Bilal Shahid (York College) bowling at the 2010 American College Cricket Championship. Photos courtesy of American College Cricket

In 1845 a return match was played at McGill University in Montreal. The USA vs Canada series continued for more than 60 years before ending, then being briefly revived in 1963.

Starting in 2011 this oldest of international sports rivalry will begin again! USA vs Canada, in cricket! And it will happen at the level that will provide extremely athletic and talented competition – at the College-level! Around the world, now and historically, in every sport, players generally make their debuts in their early 20’s – the prime of the male athlete. It was vs Canada in 1892 that America’s greatest cricket player John Bart King made his debut at age 20. Now every young cricket players get their opportunity!

The best players at the 2011 American College Cricket Spring Break Championship will be selected, for an All America Team, and an All Canada team. They will then play a Series, 2 best out of 3. The first match is likely to be at the 2011 Championship in March. Further details will be released later.

From the 1790’s when students at Dartmouth played, colleges played an early role in the development of cricket teams in the USA & Canada. Then in the early 1800’s at Haverford, UPenn, Yale, Fordham (of NYC), and Harvard.  The first USA college sports team was the Haverford cricket team formed in 1833. A cricket team was also formed at the University of Pennsylvania in 1842.

York University's Jai Patel & Kushroo Wadia, likely openers for the All Canada team. They were the top run scorers at the 2010 American College Cricket Championship.

Until the Civil War, colleges across America embraced cricket and clubs started at Assumption, Girard, the U.S Naval Academy at Annapolis, NYC’s Free Academy, Oberlin, Holy Cross, and Princeton.

In Canada George Barber, regarded as the father of Canadian cricket, introduced cricket to Upper Canada College, and an annual cricket match ensued between the College and Toronto Cricket Club, with the College team winning the first game in 1836. John Beverley Robinson of Upper Canada College went on to play in the first International match in 1844 for Canada, and later became Mayor of Toronto.
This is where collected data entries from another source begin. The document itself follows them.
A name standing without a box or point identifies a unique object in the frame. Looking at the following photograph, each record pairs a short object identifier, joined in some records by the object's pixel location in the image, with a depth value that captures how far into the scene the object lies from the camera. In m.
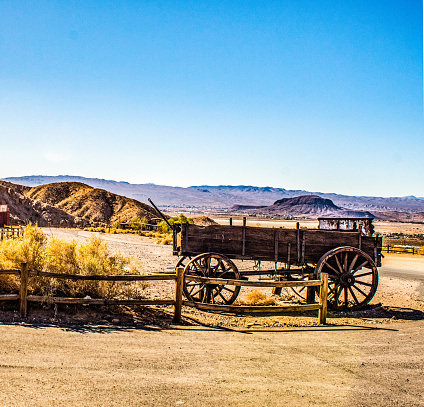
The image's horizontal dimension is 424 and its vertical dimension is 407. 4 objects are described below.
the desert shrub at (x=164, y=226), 37.38
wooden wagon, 9.14
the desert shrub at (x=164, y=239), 27.55
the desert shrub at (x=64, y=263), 7.79
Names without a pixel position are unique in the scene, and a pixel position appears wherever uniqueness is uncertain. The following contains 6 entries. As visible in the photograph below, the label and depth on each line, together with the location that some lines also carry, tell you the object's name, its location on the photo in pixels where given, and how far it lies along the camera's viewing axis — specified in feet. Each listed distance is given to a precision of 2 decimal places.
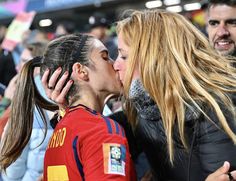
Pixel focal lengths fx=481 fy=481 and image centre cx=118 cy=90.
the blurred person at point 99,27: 19.78
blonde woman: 5.88
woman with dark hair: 5.84
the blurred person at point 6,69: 18.52
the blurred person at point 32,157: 9.20
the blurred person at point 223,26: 10.34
In 1857 Canada’s Prime Minister John McDonald declared cricket to be Canada’s national sport.

In 1895 a USA College XI (comprised of students from UPenn, Haverford & Harvard) played a Canada College XI in the first International university-level cricket match. Also in 1895 a Combined Oxford and Cambridge Universities Team toured the USA and were defeated by the University of Pennsylvania team.
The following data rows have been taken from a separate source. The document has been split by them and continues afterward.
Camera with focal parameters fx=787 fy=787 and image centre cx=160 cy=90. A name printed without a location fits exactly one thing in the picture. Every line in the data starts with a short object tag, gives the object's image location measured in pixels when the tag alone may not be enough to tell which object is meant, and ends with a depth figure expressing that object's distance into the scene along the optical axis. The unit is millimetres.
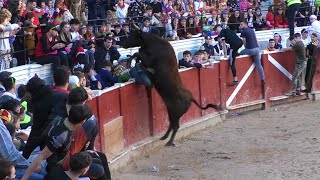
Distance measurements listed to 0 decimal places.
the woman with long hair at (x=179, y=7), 19859
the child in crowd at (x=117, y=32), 15966
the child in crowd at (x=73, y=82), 9653
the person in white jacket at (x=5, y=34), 11971
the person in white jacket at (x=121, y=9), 17875
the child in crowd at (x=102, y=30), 15219
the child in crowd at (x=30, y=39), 12797
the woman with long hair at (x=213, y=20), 19812
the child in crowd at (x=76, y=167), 6523
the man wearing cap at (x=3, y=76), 9616
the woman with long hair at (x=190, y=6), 20203
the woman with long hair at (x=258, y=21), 20578
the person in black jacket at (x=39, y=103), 7922
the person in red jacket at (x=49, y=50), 12320
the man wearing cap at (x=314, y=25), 19453
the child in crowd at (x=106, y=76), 12773
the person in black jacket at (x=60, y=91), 7824
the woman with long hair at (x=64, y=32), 12960
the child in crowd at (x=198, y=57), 15617
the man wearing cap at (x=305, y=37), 18984
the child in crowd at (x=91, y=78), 12109
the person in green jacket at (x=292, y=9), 19469
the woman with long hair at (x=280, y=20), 20875
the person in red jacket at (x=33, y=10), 13928
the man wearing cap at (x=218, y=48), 17309
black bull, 12469
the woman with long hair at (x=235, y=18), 19719
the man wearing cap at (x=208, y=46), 17109
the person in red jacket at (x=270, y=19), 20747
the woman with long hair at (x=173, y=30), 17544
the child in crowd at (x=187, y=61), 15273
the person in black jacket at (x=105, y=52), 13577
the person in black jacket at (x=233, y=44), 16484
Now American College Cricket has invigorated cricket in the USA & Canada, giving the game a real chance to become part of the mainstream sports scene, with major media and college media covering cricket, many for the first time.
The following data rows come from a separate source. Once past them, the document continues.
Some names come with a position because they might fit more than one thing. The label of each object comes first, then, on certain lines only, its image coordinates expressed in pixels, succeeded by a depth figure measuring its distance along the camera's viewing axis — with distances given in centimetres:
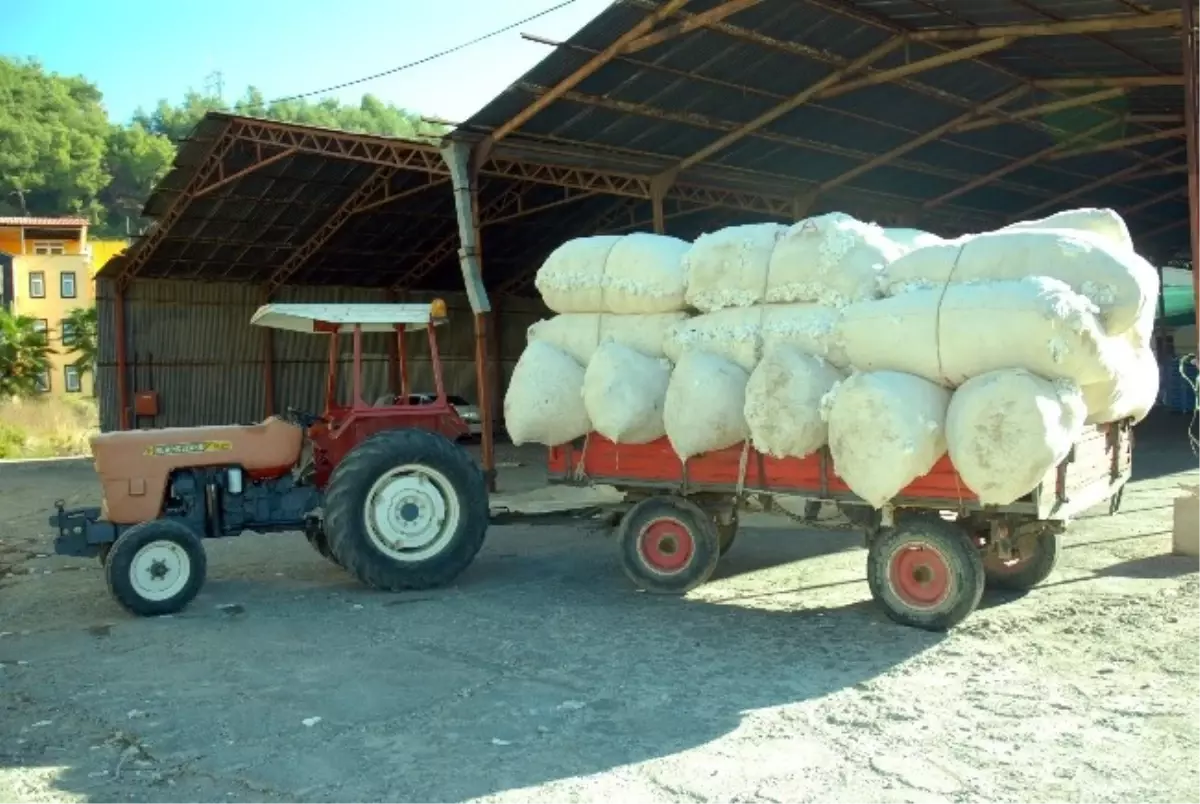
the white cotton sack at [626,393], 768
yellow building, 4566
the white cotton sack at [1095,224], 693
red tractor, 775
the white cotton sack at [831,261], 689
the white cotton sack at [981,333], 591
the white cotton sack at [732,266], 740
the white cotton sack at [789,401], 680
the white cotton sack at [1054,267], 612
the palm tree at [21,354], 3170
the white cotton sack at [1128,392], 657
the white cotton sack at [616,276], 786
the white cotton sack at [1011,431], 586
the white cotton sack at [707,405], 731
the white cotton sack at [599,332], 798
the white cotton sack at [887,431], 620
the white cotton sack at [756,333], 699
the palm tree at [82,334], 3625
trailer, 662
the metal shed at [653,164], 1362
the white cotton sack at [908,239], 713
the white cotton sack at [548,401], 815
The talent being highlighted is also extremely good: in March 2010 Montgomery College played the University of the West Indies and proved their mettle. Recently a Combined Canadian Universities team defeated a Toronto & District Cricket League All Star team which included many Canadian National players. After all College players are usually in their athletic prime, even if not highly practiced.

Adrian Gordon, 22, of New York University-Polytechnic, bowled the USA national team to victories that enable them to ascend to Division 3 of the World Cricket League.

The Rivalry is returning, in the Original American & Canadian Game!